Integral Test for \sum^{\infty}_{n=2} \frac{1}{n(ln\;n)^{2}} - 0.01

[3.14159265358979]

How many terms of the series $$\sum^{\infty}_{n=2} \frac{1}{n(ln\;n)^{2}}$$ would you need to add to find its sum to within 0.01?

Here's what i got:

let $$f(n) = \frac{1}{n(ln\;n)^{2}}$$. Since $$f(n)$$ is continuous, positive and decreasing for all n over the interval $$[2,\infty]$$, we can use the integral test to evaluate the series.

$$\sum^{\infty}_{n=2} \frac{1}{n(ln\;n)^{2}} = \lim_{b \to \infty} \int_{2}^{b} \frac{1}{n(ln\;n)^{2}} = \frac{1}{ln\;n}$$

thus,

$$R_{n} \leq \frac{1}{ln\;n}$$

since we want $$R_{n} \leq 0.01$$,

$$\frac{1}{ln\;n} \leq 0.01$$

implying $$n = e^{100}$$.


but that can't be right...e^100 is way too big, isn't it? thanks in advance.

 

[mathman]

It may not be. The series you have is just barely convergent. Without the (ln n)² term, it would diverge.

 

[3.14159265358979]

So it's right?

 

[NateTG]

but that can't be right...e^100 is way too big, isn't it? thanks in advance.

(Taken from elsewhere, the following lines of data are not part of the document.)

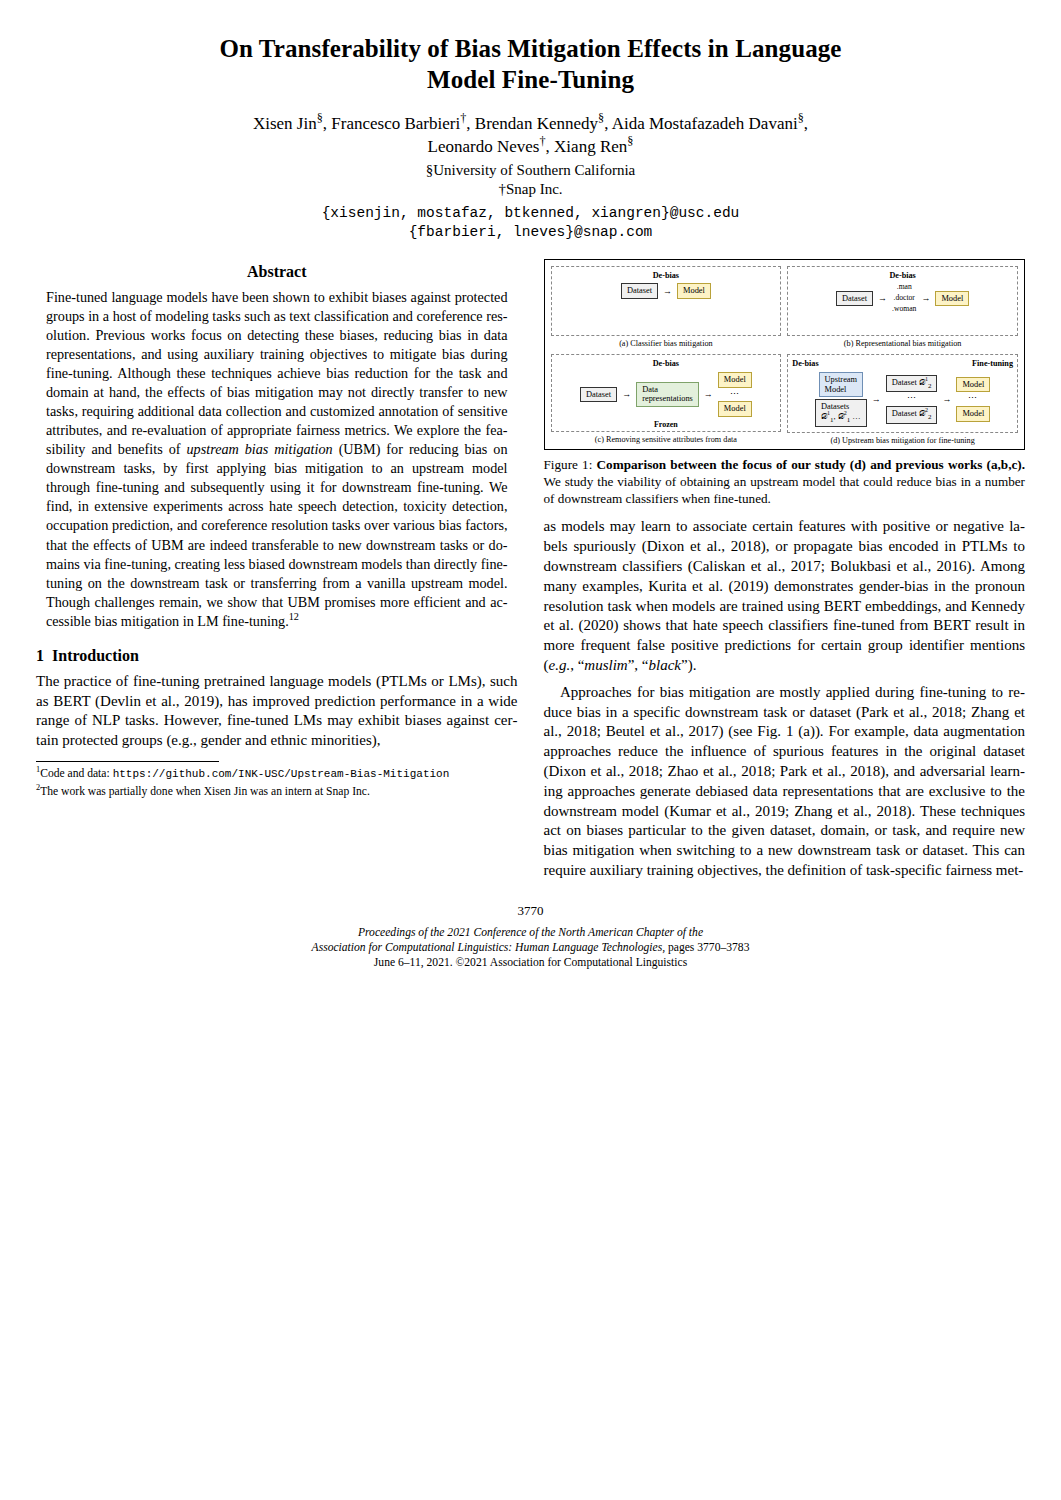On Transferability of Bias Mitigation Effects in Language
Model Fine-Tuning
Xisen Jin§, Francesco Barbieri†, Brendan Kennedy§, Aida Mostafazadeh Davani§, Leonardo Neves†, Xiang Ren§
§University of Southern California
†Snap Inc.
{xisenjin, mostafaz, btkenned, xiangren}@usc.edu
{fbarbieri, lneves}@snap.com
Abstract
Fine-tuned language models have been shown to exhibit biases against protected groups in a host of modeling tasks such as text classification and coreference resolution. Previous works focus on detecting these biases, reducing bias in data representations, and using auxiliary training objectives to mitigate bias during fine-tuning. Although these techniques achieve bias reduction for the task and domain at hand, the effects of bias mitigation may not directly transfer to new tasks, requiring additional data collection and customized annotation of sensitive attributes, and re-evaluation of appropriate fairness metrics. We explore the feasibility and benefits of upstream bias mitigation (UBM) for reducing bias on downstream tasks, by first applying bias mitigation to an upstream model through fine-tuning and subsequently using it for downstream fine-tuning. We find, in extensive experiments across hate speech detection, toxicity detection, occupation prediction, and coreference resolution tasks over various bias factors, that the effects of UBM are indeed transferable to new downstream tasks or domains via fine-tuning, creating less biased downstream models than directly fine-tuning on the downstream task or transferring from a vanilla upstream model. Though challenges remain, we show that UBM promises more efficient and accessible bias mitigation in LM fine-tuning.12
1 Introduction
The practice of fine-tuning pretrained language models (PTLMs or LMs), such as BERT (Devlin et al., 2019), has improved prediction performance in a wide range of NLP tasks. However, fine-tuned LMs may exhibit biases against certain protected groups (e.g., gender and ethnic minorities),
1Code and data: https://github.com/INK-USC/Upstream-Bias-Mitigation
2The work was partially done when Xisen Jin was an intern at Snap Inc.
De-bias
Dataset → Model
(a) Classifier bias mitigation
De-bias
Dataset → .man .doctor .woman → Model
(b) Representational bias mitigation
De-bias
Dataset → Data
representations → Model ⋯ Model
Frozen
(c) Removing sensitive attributes from data
De-bias Fine-tuning
Upstream
Model Datasets
𝒟11, 𝒟21 … → Dataset 𝒟12 ⋯ Dataset 𝒟22 → Model ⋯ Model
(d) Upstream bias mitigation for fine-tuning
Figure 1: Comparison between the focus of our study (d) and previous works (a,b,c). We study the viability of obtaining an upstream model that could reduce bias in a number of downstream classifiers when fine-tuned.
as models may learn to associate certain features with positive or negative labels spuriously (Dixon et al., 2018), or propagate bias encoded in PTLMs to downstream classifiers (Caliskan et al., 2017; Bolukbasi et al., 2016). Among many examples, Kurita et al. (2019) demonstrates gender-bias in the pronoun resolution task when models are trained using BERT embeddings, and Kennedy et al. (2020) shows that hate speech classifiers fine-tuned from BERT result in more frequent false positive predictions for certain group identifier mentions (e.g., “muslim”, “black”).
Approaches for bias mitigation are mostly applied during fine-tuning to reduce bias in a specific downstream task or dataset (Park et al., 2018; Zhang et al., 2018; Beutel et al., 2017) (see Fig. 1 (a)). For example, data augmentation approaches reduce the influence of spurious features in the original dataset (Dixon et al., 2018; Zhao et al., 2018; Park et al., 2018), and adversarial learning approaches generate debiased data representations that are exclusive to the downstream model (Kumar et al., 2019; Zhang et al., 2018). These techniques act on biases particular to the given dataset, domain, or task, and require new bias mitigation when switching to a new downstream task or dataset. This can require auxiliary training objectives, the definition of task-specific fairness met-
3770
Proceedings of the 2021 Conference of the North American Chapter of the
Association for Computational Linguistics: Human Language Technologies, pages 3770–3783
June 6–11, 2021. ©2021 Association for Computational Linguistics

I haven't followed the math, but I don't see why it should be. You can have sequences that converge *very* slowly like, apparently, the one you cite, and the series definitely looks like a slowly converging one. Consider the sequence:
$$\sum_{n=2}^{\infty}\frac{1}{n \ln n}$$
which converges significantly more slowly. And that makes sense considering that $\ln x$ grows very slowly, and
$$\sum_{n=2}^{\infty}\frac{1}{n}$$
is divergent.

 

[shmoe]

I haven't followed the math, but I don't see why it should be. You can have sequences that converge *very* slowly like, apparently, the one you cite, and the series definitely looks like a slowly converging one. Consider the sequence:
$$\sum_{n=2}^{\infty}\frac{1}{n \ln n}$$
which converges significantly more slowly.

This actually diverges by the integral test, $$\int_{2}^{b}\frac{1}{t \ln t}dt=\ln\ln b-\ln\ln 2$$, which goes to infinity as b does (though obviously very slowly).


For the OP,the result is fine, but the process seems garbled:

$$\sum^{\infty}_{n=2} \frac{1}{n(ln\;n)^{2}} = \lim_{b \to \infty} \int_{2}^{b} \frac{1}{n(ln\;n)^{2}} = \frac{1}{ln\;n}$$

This isn't correct, the sum and the integral are not equal, and the evaluation of the limit and/or integral is off. This may be a translation error from paper to screen though?

 

[3.14159265358979]

it should be $$\sum^{\infty}_{n=2} \frac{1}{n(ln\;n)^{2}} = \lim_{b \to \infty} \int_{n}^{b} \frac{1}{n(ln\;n)^{2}} = \frac{1}{ln\;n}$$
right?

 

[3.14159265358979]

(noting that the lower limit is n now, instead of 2)

 

[Zone Ranger]

it should be $$\sum^{\infty}_{n=2} \frac{1}{n(ln\;n)^{2}} = \lim_{b \to \infty} \int_{n}^{b} \frac{1}{n(ln\;n)^{2}} = \frac{1}{ln\;n}$$
right?

what you have above is wrong.



$$\sum^{\infty}_{n=2} \frac{1}{n(ln\;n)^{2}} \neq \lim_{b \to \infty} \int_{2}^{b} \frac{1}{n(ln\;n)^{2}} dn= \frac{1}{ln\;2}$$

if you want it to be equal to $$\frac{1}{ln\;n}$$
then write


$$\lim_{b \to \infty} \int_{n}^{b} \frac{1}{t(ln\;t)^{2}} dt= \frac{1}{ln\;n}$$

 

[shmoe]

3.14..., do you know how to use Zone Ranger's correction to get an estimate for $$R_n$$? Remember that $$R_n$$ is the 'tail' of your series.

edit-What I'm hoping is that you can justify why $$R_n$$ can be bounded using that integral.